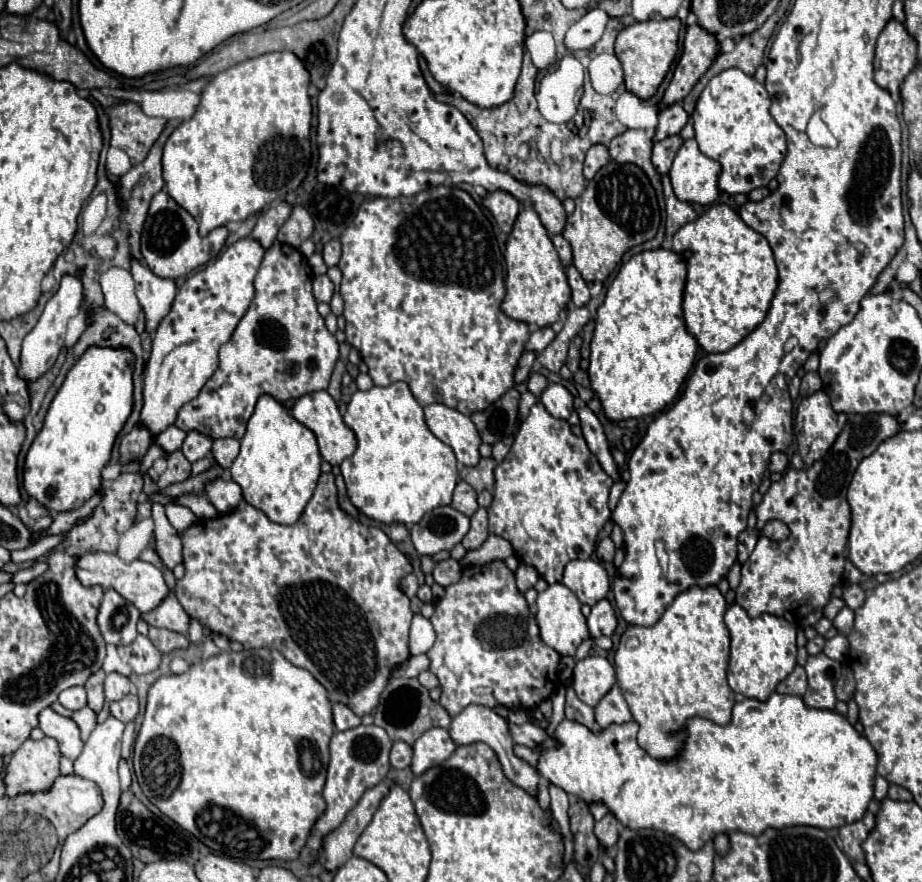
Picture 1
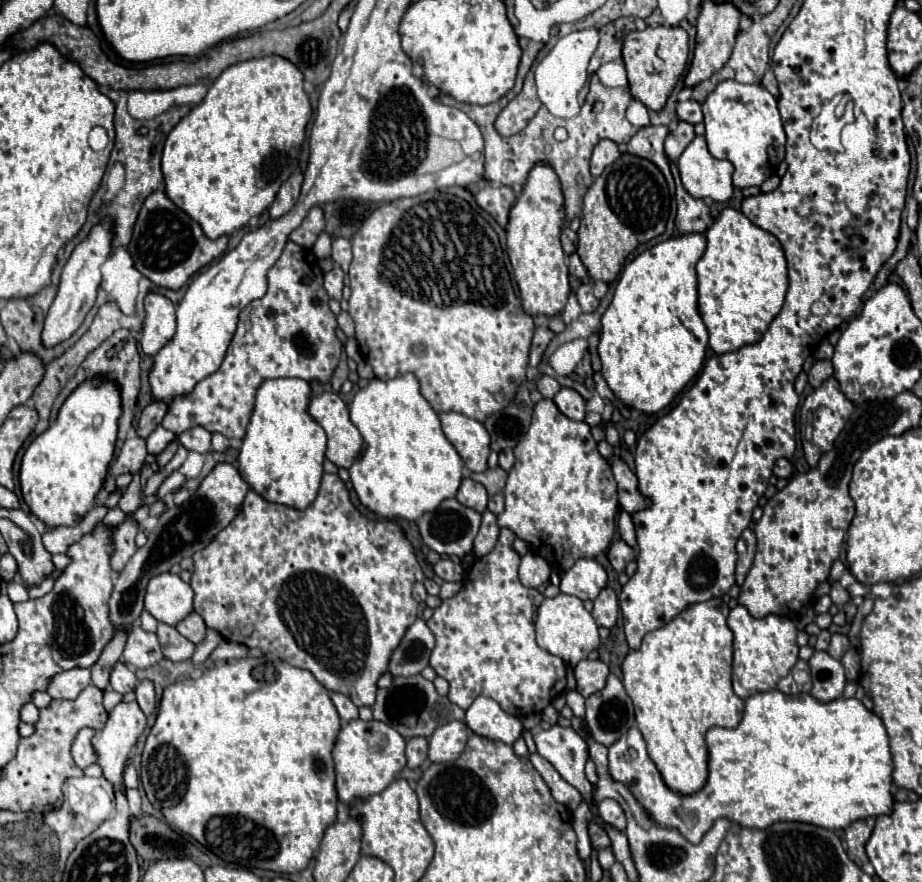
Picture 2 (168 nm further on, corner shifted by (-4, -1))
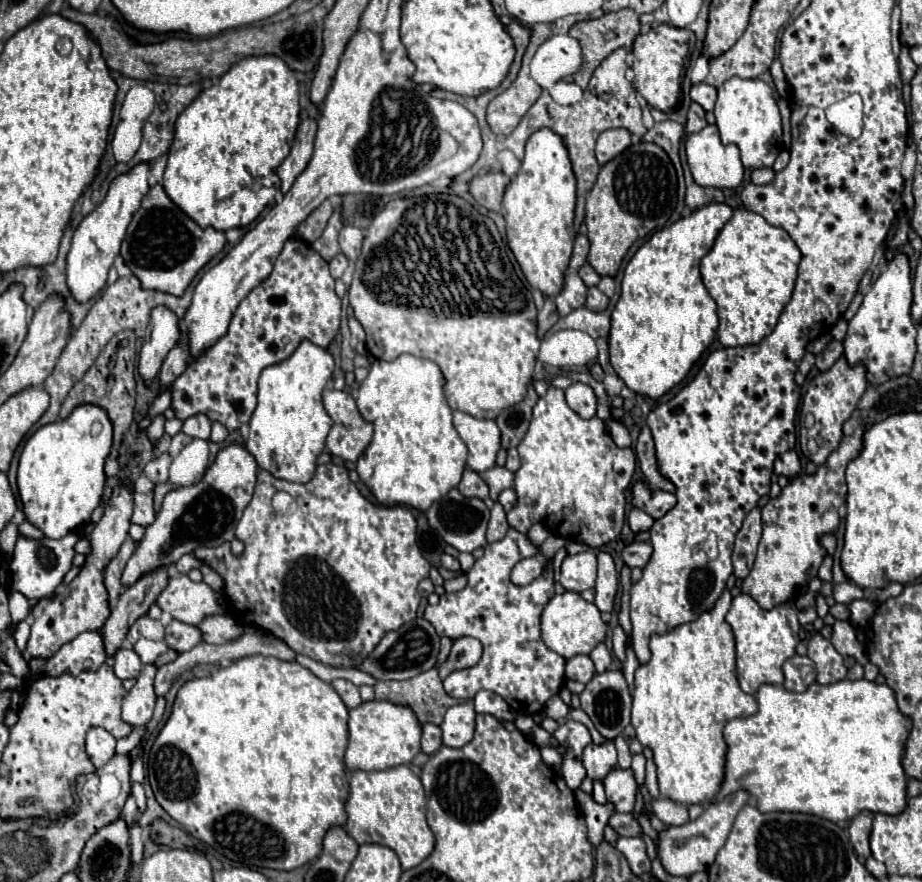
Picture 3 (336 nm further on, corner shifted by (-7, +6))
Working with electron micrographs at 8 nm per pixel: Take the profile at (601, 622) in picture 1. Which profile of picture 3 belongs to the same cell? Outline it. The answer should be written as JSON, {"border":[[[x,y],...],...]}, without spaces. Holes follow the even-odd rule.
{"border":[[[598,553],[598,579],[596,579],[596,607],[600,611],[612,611],[614,597],[618,593],[618,573],[610,553]]]}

--------

Go through the data and show each line that holds "shifted".

Written answer ::
Picture 2 (168 nm further on, corner shifted by (-4, -1))
Picture 3 (336 nm further on, corner shifted by (-7, +6))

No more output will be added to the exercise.